**Exercise:** Every record below should be repeated word for word, with the pictures left out.

**Pose landmark coordinates:**
= = =
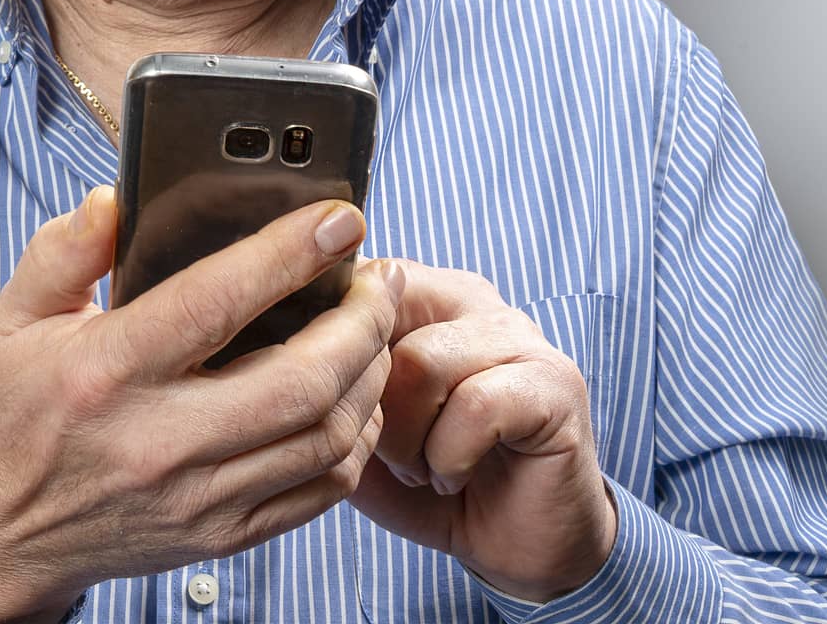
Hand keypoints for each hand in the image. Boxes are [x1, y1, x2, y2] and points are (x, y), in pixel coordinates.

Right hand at [0, 186, 408, 623]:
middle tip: (381, 276)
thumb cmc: (21, 410)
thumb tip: (112, 199)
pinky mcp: (223, 536)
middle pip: (300, 381)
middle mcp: (159, 439)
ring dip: (370, 375)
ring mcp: (198, 496)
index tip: (339, 217)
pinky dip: (356, 438)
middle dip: (362, 321)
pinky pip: (320, 491)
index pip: (215, 302)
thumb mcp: (18, 315)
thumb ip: (64, 249)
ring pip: (324, 437)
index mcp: (110, 369)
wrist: (5, 534)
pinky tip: (357, 394)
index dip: (289, 254)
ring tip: (377, 326)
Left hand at [347, 263, 617, 605]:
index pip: (357, 278)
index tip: (322, 397)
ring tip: (420, 469)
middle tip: (385, 453)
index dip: (327, 341)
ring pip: (422, 362)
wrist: (520, 548)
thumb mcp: (361, 426)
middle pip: (379, 320)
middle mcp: (473, 299)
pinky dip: (449, 458)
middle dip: (367, 404)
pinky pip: (475, 406)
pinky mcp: (554, 383)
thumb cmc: (432, 478)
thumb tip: (272, 350)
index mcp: (424, 294)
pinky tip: (452, 478)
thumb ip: (326, 380)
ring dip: (407, 439)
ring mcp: (520, 335)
= = =
**Solution to the exercise:**
Hand keypoints for each hand in the image. Boxes are [x1, y1, x2, y2] and points are (x, y), in pixel coordinates.

Right hand at [0, 186, 408, 623]:
middle tip: (381, 276)
thumb cmc: (21, 410)
thumb tip: (112, 199)
pinky mcp: (223, 536)
middle pip: (300, 381)
middle mcp: (159, 439)
ring dip: (370, 375)
ring mcp: (198, 496)
index tip: (339, 217)
pinky dip: (356, 438)
middle dip: (362, 321)
pinky pip: (320, 491)
index pip: (215, 302)
thumb mcp: (18, 315)
thumb ip: (64, 249)
ring pip: (324, 437)
index mcp: (110, 369)
wrist: (5, 534)
pinky tip: (357, 394)
index dip: (289, 254)
ring tip: (377, 326)
Left hand at [347, 263, 617, 605]:
index pip: (357, 278)
index tip: (322, 397)
ring tip: (420, 469)
middle tip: (385, 453)
index dip: (327, 341)
ring pip: (422, 362)
wrist: (520, 548)
thumb mcp: (361, 426)
middle pip: (379, 320)
middle mcp: (473, 299)
pinky dip: (449, 458)
middle dip: (367, 404)
pinky pip: (475, 406)
pinky mcp: (554, 383)
thumb cmc: (432, 478)
thumb tip: (272, 350)
index mcp: (424, 294)
pinky tip: (452, 478)
thumb ip: (326, 380)
ring dip: (407, 439)
ring mcp: (520, 335)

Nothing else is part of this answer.